Mesmo com tantos anos de carreira, o maior desafio de Janayna, agora solo, ainda é conquistar seu lugar de fala no meio enquanto mulher. Em festivais de forró, para cada artista feminina convidada, existem outros dez masculinos, ela diz. Jamille completa: “Parece que a gente entra na cota, para eles poderem dizer ‘Aí, tá vendo? Também apoiamos as mulheres’. Mas a verdade é que os homens ainda têm mais apoio e até mais público, porque muitas vezes as próprias mulheres não fortalecem nosso forró.”

Mas ambas reconhecem que a desvalorização também se dá de outras formas. “A gente ganha mal, tudo é feito com muito amor, mas pouca estrutura. Isso cansa. Eu fico puta porque acho que existe um certo desdém com isso. Como é que a música nordestina tradicional não tem valor?”, indigna-se Janayna. 

Para quem é artista independente como a Cabra é Fêmea, a estrada é ainda mais espinhosa. Sem suporte de patrocinadores ou mesmo de uma produtora, as meninas contam com o suporte de amigos e tiram sempre do próprio bolso a grana para seus projetos. “Fazemos tudo na raça e caminhamos sozinhas, então é preciso muita força de vontade e coragem para prosseguir assim. Se não lutarmos, não conseguimos sobreviver.”

De uns tempos para cá, até o São João, indiscutivelmente época de forró, tem sido disputado por artistas de outros segmentos. Em 2016, foi divulgado pelo Diário de Pernambuco que Bell Marques, do axé, recebia R$ 280 mil para se apresentar em festas juninas de Caruaru, enquanto nomes consolidados do forró como Jorge de Altinho e Adelmário Coelho ganhavam, respectivamente, R$ 85 mil e R$ 70 mil. Elba Ramalho, a mulher mais bem paga da lista, tinha o cachê de R$ 190 mil.

Cá no Sudeste, não é diferente. Em 2012, ano do Centenário de Luiz Gonzaga, a Virada Cultural não tinha um palco dedicado ao forró, e o Bicho de Pé só conseguiu participar do evento por já ser uma banda de médio porte com contatos na Secretaria de Cultura.
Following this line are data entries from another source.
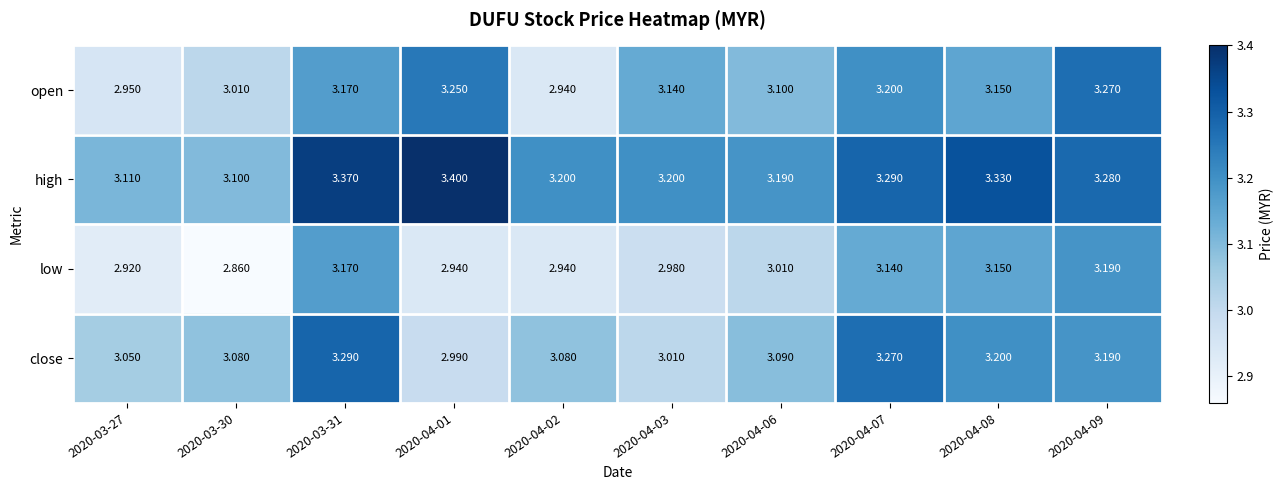

Rank the series at 2020-04-07 from lowest to highest value.

low, open, close, high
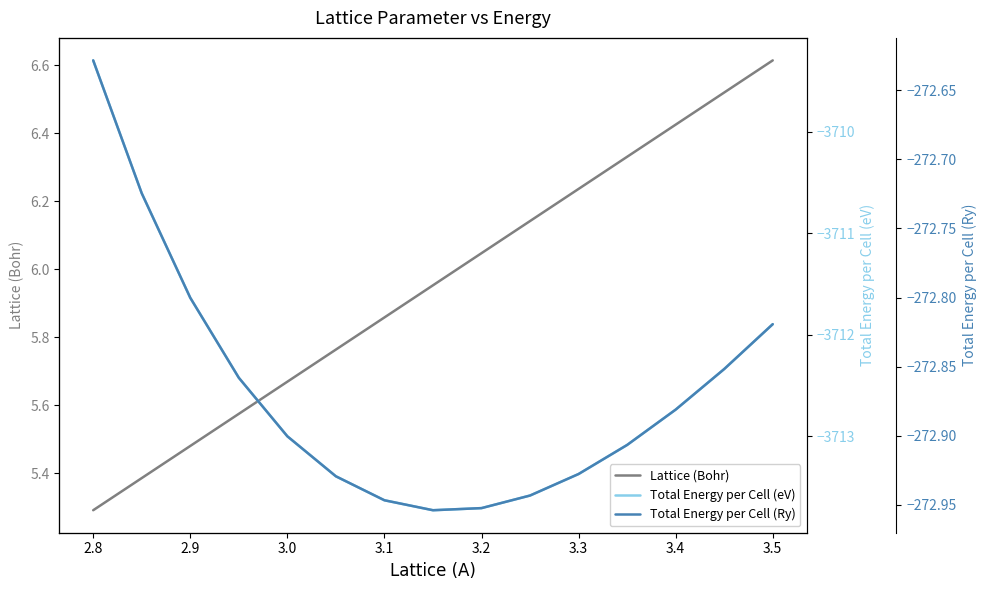

True or false: Total Energy per Cell (eV) and Lattice (Bohr) intersect in this chart.

False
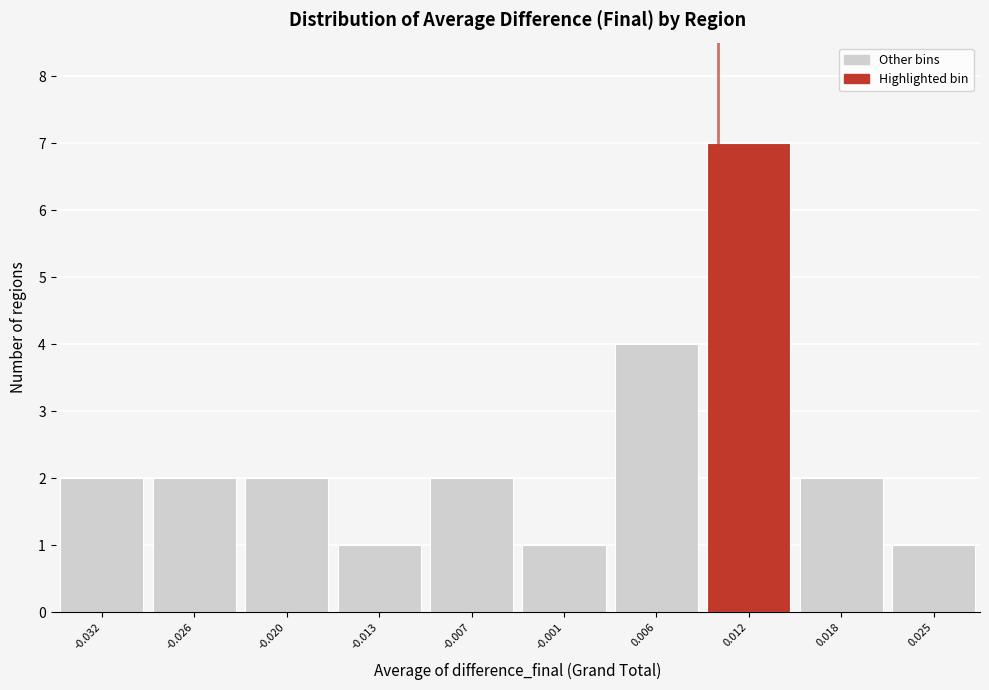

Reading left to right, extract all data points from this chart.

2	2	2	1	2	1	4	7	2	1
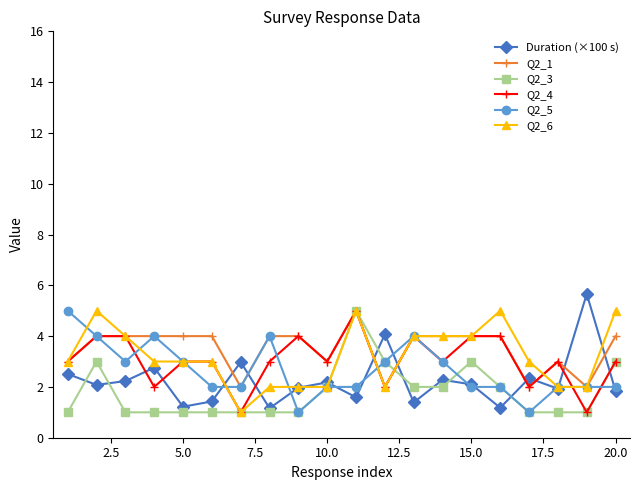

What is the maximum value shown in the chart?

5.7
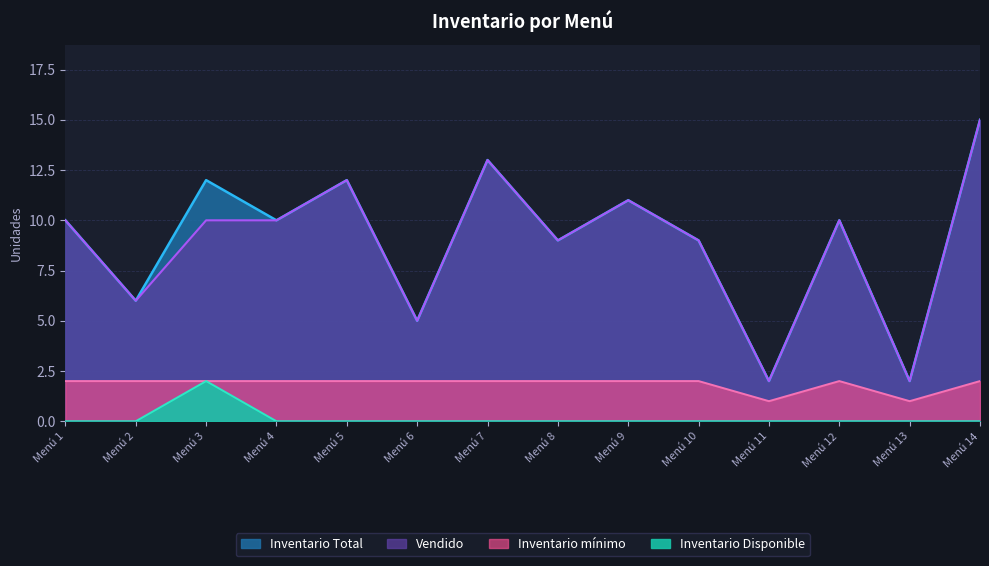

What is the sum of all Inventario Disponible values?

2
Mesmo assim, no meio do show, Janayna não se segurou e chamou atenção dos organizadores para a vergonha que era não ter um palco de forró em uma cidade com tantos nordestinos. “Ficaram três anos sem me chamar. Por causa de show eu não faço questão, mas me importa a visibilidade do movimento. Como é que se tem um palco de música alternativa e não tem de forró? Era só música de branco. Não era cultural? Então cadê a cultura? E cultura de quem? Do povo que vocês querem que a gente seja ou do povo que a gente é?”